§ **WHAT THE TASK REQUIRES**: Leave the pictures aside and copy all the data exactly.

AVAILABLE DATA Start Marker

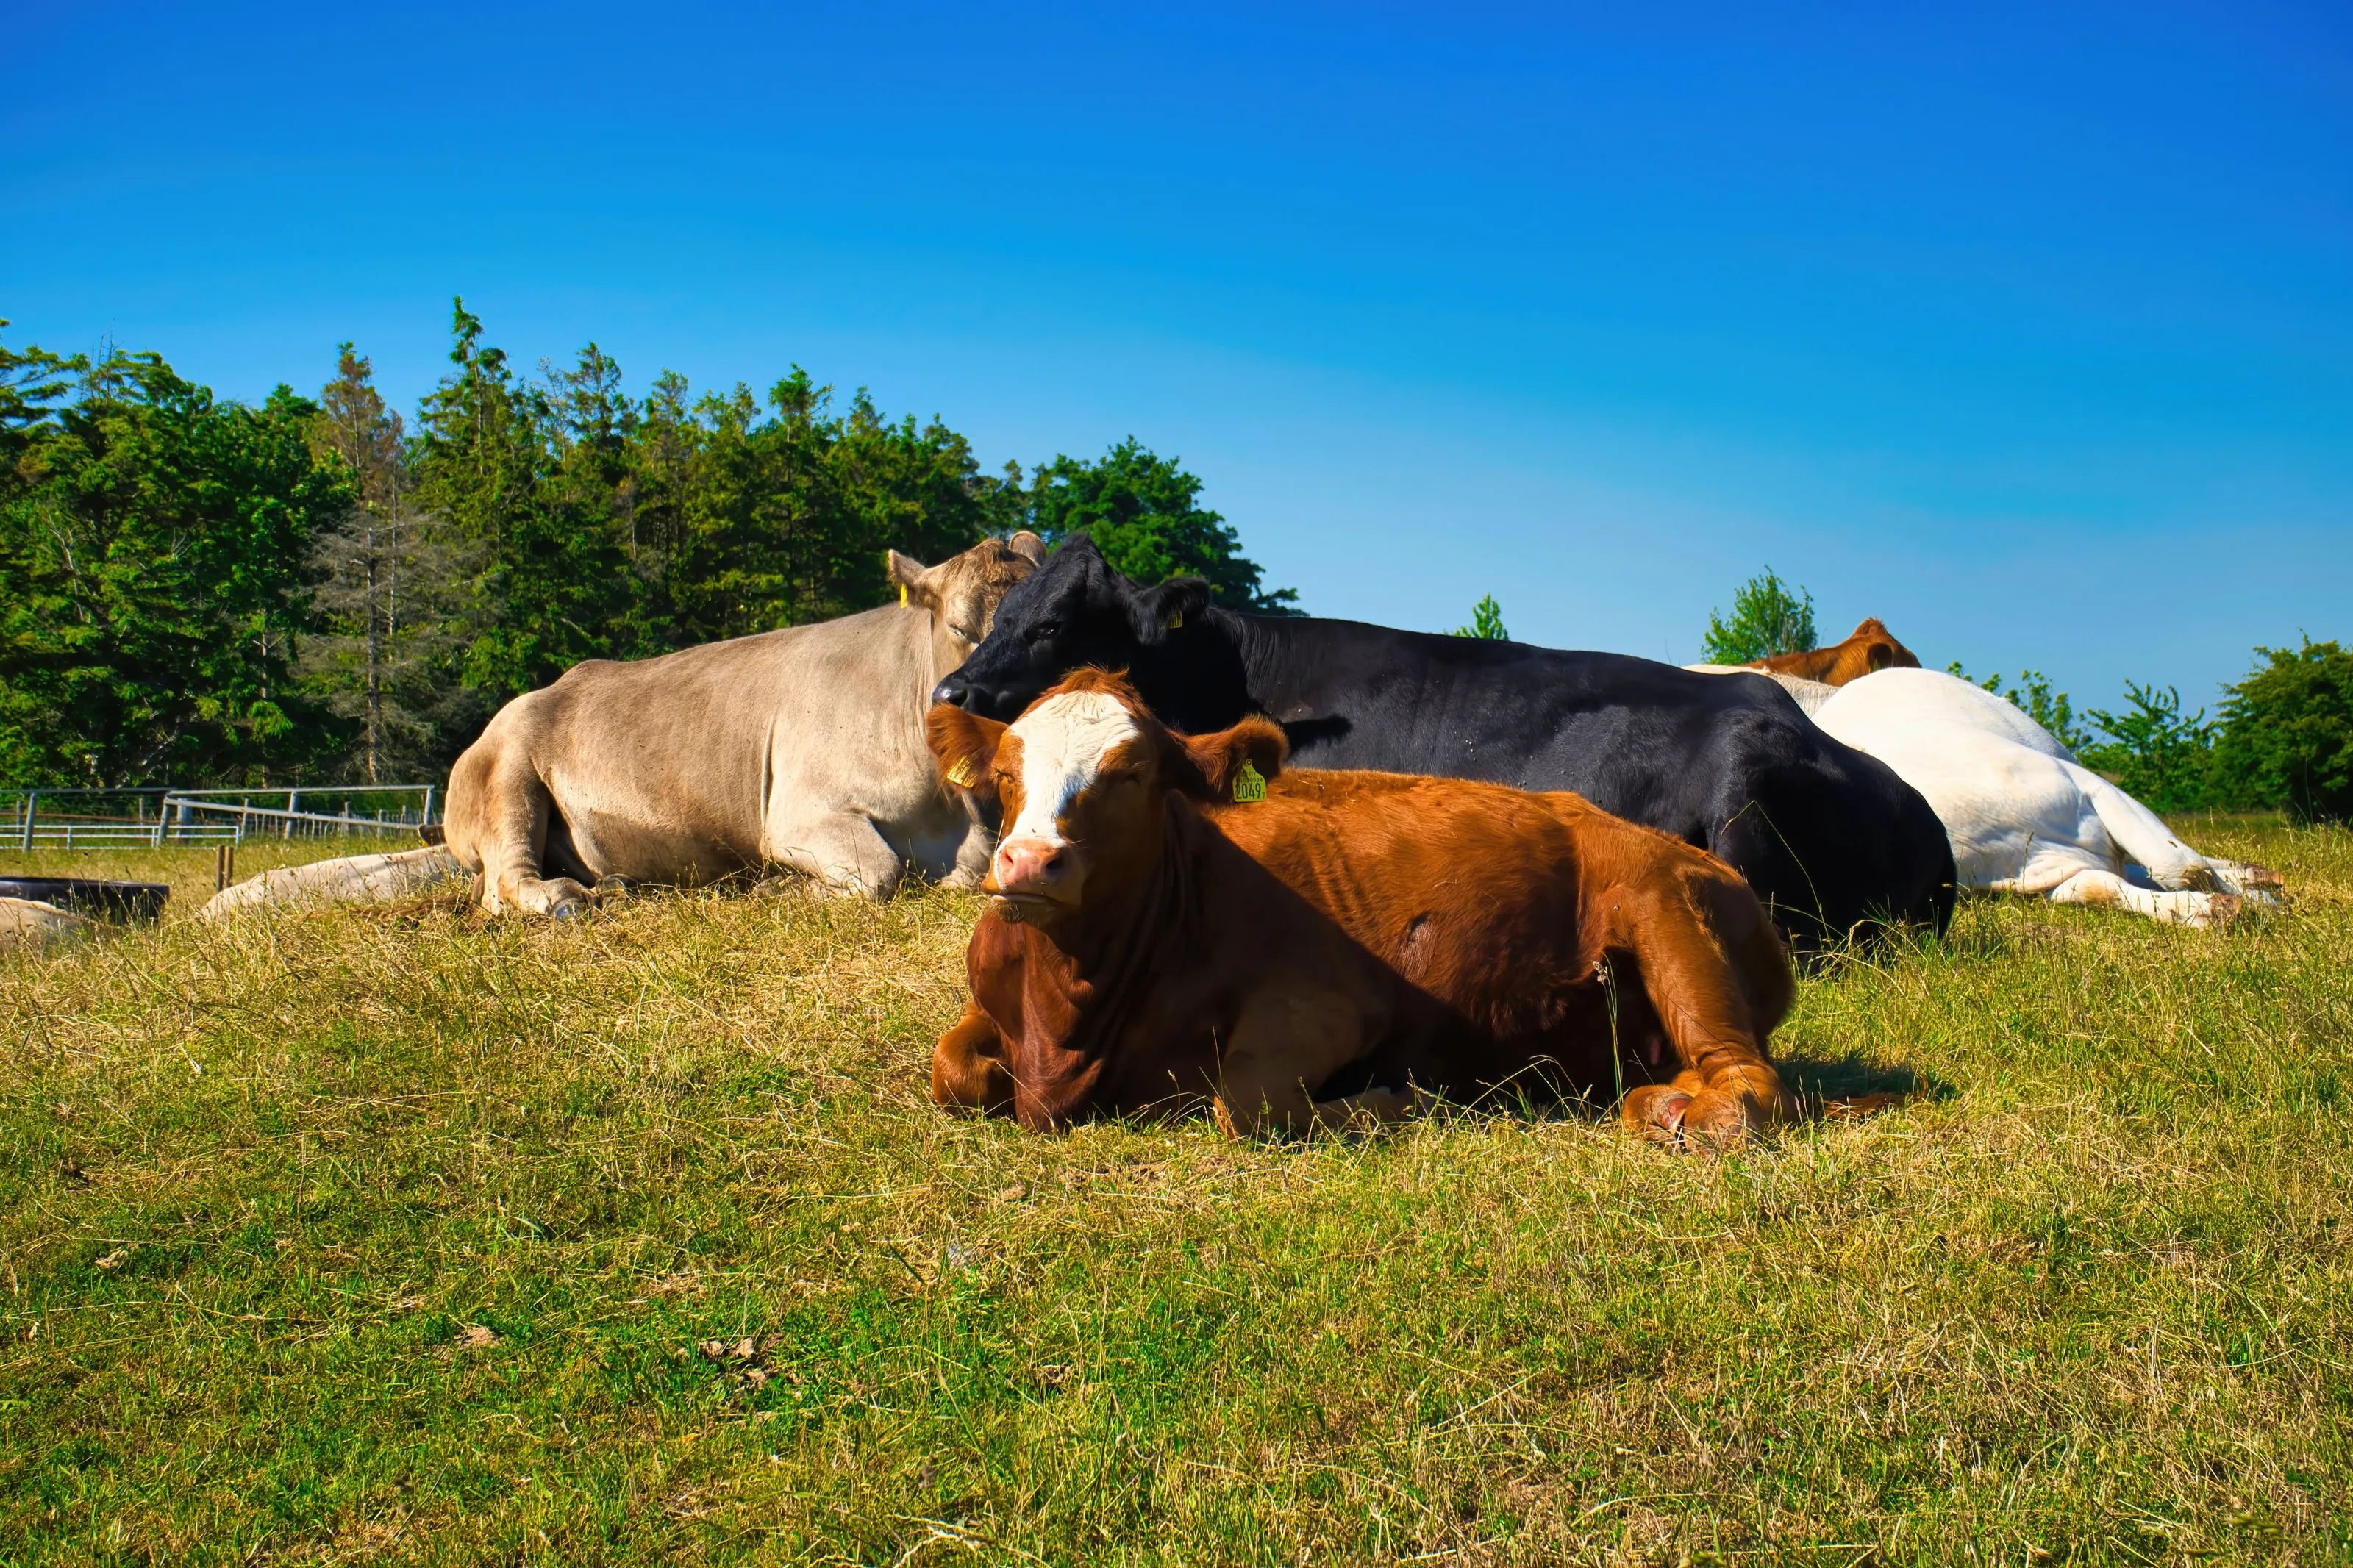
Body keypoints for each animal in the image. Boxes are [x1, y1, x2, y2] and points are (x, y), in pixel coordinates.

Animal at [435, 533, 1046, 915]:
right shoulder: (799, 813)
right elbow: (881, 872)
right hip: (508, 776)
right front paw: (784, 887)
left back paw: (614, 883)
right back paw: (564, 899)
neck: (951, 808)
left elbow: (972, 869)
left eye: (1051, 626)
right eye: (962, 628)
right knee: (505, 883)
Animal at [925, 669, 1810, 1145]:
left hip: (1666, 913)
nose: (1027, 861)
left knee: (1750, 1085)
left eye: (1132, 774)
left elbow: (1245, 1102)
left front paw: (1392, 1101)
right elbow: (950, 1069)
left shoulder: (1335, 1002)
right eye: (1005, 773)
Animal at [1810, 667, 2285, 927]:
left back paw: (2258, 877)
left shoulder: (2089, 784)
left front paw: (2259, 900)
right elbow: (2103, 888)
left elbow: (2181, 867)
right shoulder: (2042, 873)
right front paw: (2211, 910)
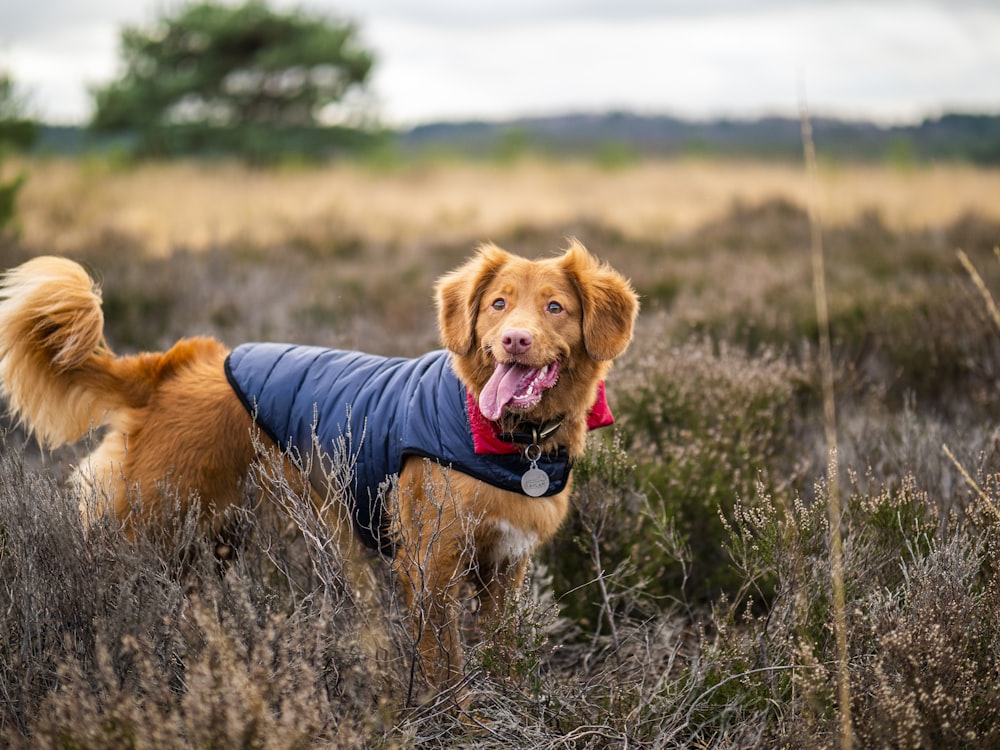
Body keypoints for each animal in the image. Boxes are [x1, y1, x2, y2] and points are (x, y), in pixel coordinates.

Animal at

AVAILABLE DATA End Marker

§ **RESULT OF THE EXERCISE**:
Body keypoints for each animal in the image. Boxes are [x1, y1, x2, y2] and points are (x, y), in pixel coordinates.

Animal at [435, 533, 1046, 915]:
right shoulder: (799, 813)
right elbow: (881, 872)
right hip: (508, 776)
right front paw: (784, 887)
left back paw: (614, 883)
right back paw: (564, 899)
neck: (951, 808)
left elbow: (972, 869)
left eye: (1051, 626)
right eye: (962, 628)
right knee: (505, 883)
Animal at [925, 669, 1810, 1145]:
left hip: (1666, 913)
nose: (1027, 861)
left knee: (1750, 1085)
left eye: (1132, 774)
left elbow: (1245, 1102)
left front paw: (1392, 1101)
right elbow: (950, 1069)
left shoulder: (1335, 1002)
right eye: (1005, 773)
Animal at [1810, 667, 2285, 927]:
left back paw: (2258, 877)
left shoulder: (2089, 784)
left front paw: (2259, 900)
right elbow: (2103, 888)
left elbow: (2181, 867)
right shoulder: (2042, 873)
right front paw: (2211, 910)
Body keypoints for each animal in the image. Boxes are [x1, y1, x2, y2] and points are (x, y), in pixel coordinates.

Animal at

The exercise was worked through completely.